Task details: Retype each record exactly.

Dataset entries
------------------------------------------------
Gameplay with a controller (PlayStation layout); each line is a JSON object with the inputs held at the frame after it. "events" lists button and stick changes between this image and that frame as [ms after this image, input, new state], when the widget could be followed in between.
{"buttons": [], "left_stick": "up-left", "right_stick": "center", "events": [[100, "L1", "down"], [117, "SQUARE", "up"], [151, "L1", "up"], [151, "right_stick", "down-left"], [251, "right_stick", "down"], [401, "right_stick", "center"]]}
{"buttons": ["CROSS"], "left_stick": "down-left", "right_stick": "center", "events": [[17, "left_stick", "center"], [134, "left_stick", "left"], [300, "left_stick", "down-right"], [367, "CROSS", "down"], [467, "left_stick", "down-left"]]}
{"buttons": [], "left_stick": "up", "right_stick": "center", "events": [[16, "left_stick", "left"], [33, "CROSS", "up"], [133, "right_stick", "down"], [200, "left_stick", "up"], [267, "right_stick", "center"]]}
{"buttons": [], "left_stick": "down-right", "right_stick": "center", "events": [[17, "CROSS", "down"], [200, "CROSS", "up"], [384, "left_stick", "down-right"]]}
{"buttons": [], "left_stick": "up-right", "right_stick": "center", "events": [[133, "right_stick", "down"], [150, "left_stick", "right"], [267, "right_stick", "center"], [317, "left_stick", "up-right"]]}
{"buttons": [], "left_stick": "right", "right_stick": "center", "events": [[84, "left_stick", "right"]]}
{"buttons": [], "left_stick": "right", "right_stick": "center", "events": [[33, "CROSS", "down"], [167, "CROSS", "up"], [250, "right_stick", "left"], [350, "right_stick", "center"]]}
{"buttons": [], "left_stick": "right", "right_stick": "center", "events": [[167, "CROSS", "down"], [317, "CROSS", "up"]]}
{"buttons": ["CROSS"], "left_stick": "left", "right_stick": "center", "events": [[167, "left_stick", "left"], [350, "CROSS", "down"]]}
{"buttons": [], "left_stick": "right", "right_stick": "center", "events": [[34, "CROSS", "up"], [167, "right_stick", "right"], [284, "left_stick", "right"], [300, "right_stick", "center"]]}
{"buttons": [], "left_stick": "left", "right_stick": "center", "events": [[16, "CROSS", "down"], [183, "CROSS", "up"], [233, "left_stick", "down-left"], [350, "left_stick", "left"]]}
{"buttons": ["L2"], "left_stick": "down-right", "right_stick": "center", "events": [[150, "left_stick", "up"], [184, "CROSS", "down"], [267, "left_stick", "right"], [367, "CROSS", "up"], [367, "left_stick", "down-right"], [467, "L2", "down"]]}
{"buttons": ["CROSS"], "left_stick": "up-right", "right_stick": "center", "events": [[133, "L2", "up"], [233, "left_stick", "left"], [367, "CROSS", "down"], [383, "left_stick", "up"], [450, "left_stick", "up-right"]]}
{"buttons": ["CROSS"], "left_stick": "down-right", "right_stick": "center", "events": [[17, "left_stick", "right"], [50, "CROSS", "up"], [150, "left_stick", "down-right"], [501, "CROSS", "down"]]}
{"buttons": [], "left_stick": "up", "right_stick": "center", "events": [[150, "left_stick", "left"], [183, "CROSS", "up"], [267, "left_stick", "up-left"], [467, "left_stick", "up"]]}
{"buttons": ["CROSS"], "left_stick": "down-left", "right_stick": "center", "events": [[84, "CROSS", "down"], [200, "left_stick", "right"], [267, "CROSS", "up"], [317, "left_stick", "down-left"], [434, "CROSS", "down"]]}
------------------------------------------------
Exercise output:
Gameplay with a controller (PlayStation layout); each line is a JSON object with the inputs held at the frame after it. "events" lists button and stick changes between this image and that frame as [ms after this image, input, new state], when the widget could be followed in between.
{"buttons": [], "left_stick": "up-left", "right_stick": "center", "events": [[100, "L1", "down"], [117, "SQUARE", "up"], [151, "L1", "up"], [151, "right_stick", "down-left"], [251, "right_stick", "down"], [401, "right_stick", "center"]]}
{"buttons": ["CROSS"], "left_stick": "down-left", "right_stick": "center", "events": [[17, "left_stick", "center"], [134, "left_stick", "left"], [300, "left_stick", "down-right"], [367, "CROSS", "down"], [467, "left_stick", "down-left"]]}
{"buttons": [], "left_stick": "up", "right_stick": "center", "events": [[16, "left_stick", "left"], [33, "CROSS", "up"], [133, "right_stick", "down"], [200, "left_stick", "up"], [267, "right_stick", "center"]]}
{"buttons": [], "left_stick": "down-right", "right_stick": "center", "events": [[17, "CROSS", "down"], [200, "CROSS", "up"], [384, "left_stick", "down-right"]]}
{"buttons": [], "left_stick": "up-right", "right_stick": "center", "events": [[133, "right_stick", "down"], [150, "left_stick", "right"], [267, "right_stick", "center"], [317, "left_stick", "up-right"]]}
{"buttons": [], "left_stick": "right", "right_stick": "center", "events": [[84, "left_stick", "right"]]}
{"buttons": [], "left_stick": "right", "right_stick": "center", "events": [[33, "CROSS", "down"], [167, "CROSS", "up"], [250, "right_stick", "left"], [350, "right_stick", "center"]]}
{"buttons": [], "left_stick": "right", "right_stick": "center", "events": [[167, "CROSS", "down"], [317, "CROSS", "up"]]}
{"buttons": ["CROSS"], "left_stick": "left", "right_stick": "center", "events": [[167, "left_stick", "left"], [350, "CROSS", "down"]]}
{"buttons": [], "left_stick": "right", "right_stick": "center", "events": [[34, "CROSS", "up"], [167, "right_stick", "right"], [284, "left_stick", "right"], [300, "right_stick", "center"]]}
{"buttons": [], "left_stick": "left", "right_stick": "center", "events": [[16, "CROSS", "down"], [183, "CROSS", "up"], [233, "left_stick", "down-left"], [350, "left_stick", "left"]]}
{"buttons": ["L2"], "left_stick": "down-right", "right_stick": "center", "events": [[150, "left_stick", "up"], [184, "CROSS", "down"], [267, "left_stick", "right"], [367, "CROSS", "up"], [367, "left_stick", "down-right"], [467, "L2", "down"]]}
{"buttons": ["CROSS"], "left_stick": "up-right", "right_stick": "center", "events": [[133, "L2", "up"], [233, "left_stick", "left"], [367, "CROSS", "down"], [383, "left_stick", "up"], [450, "left_stick", "up-right"]]}
{"buttons": ["CROSS"], "left_stick": "down-right", "right_stick": "center", "events": [[17, "left_stick", "right"], [50, "CROSS", "up"], [150, "left_stick", "down-right"], [501, "CROSS", "down"]]}
{"buttons": [], "left_stick": "up", "right_stick": "center", "events": [[150, "left_stick", "left"], [183, "CROSS", "up"], [267, "left_stick", "up-left"], [467, "left_stick", "up"]]}
{"buttons": ["CROSS"], "left_stick": "down-left", "right_stick": "center", "events": [[84, "CROSS", "down"], [200, "left_stick", "right"], [267, "CROSS", "up"], [317, "left_stick", "down-left"], [434, "CROSS", "down"]]}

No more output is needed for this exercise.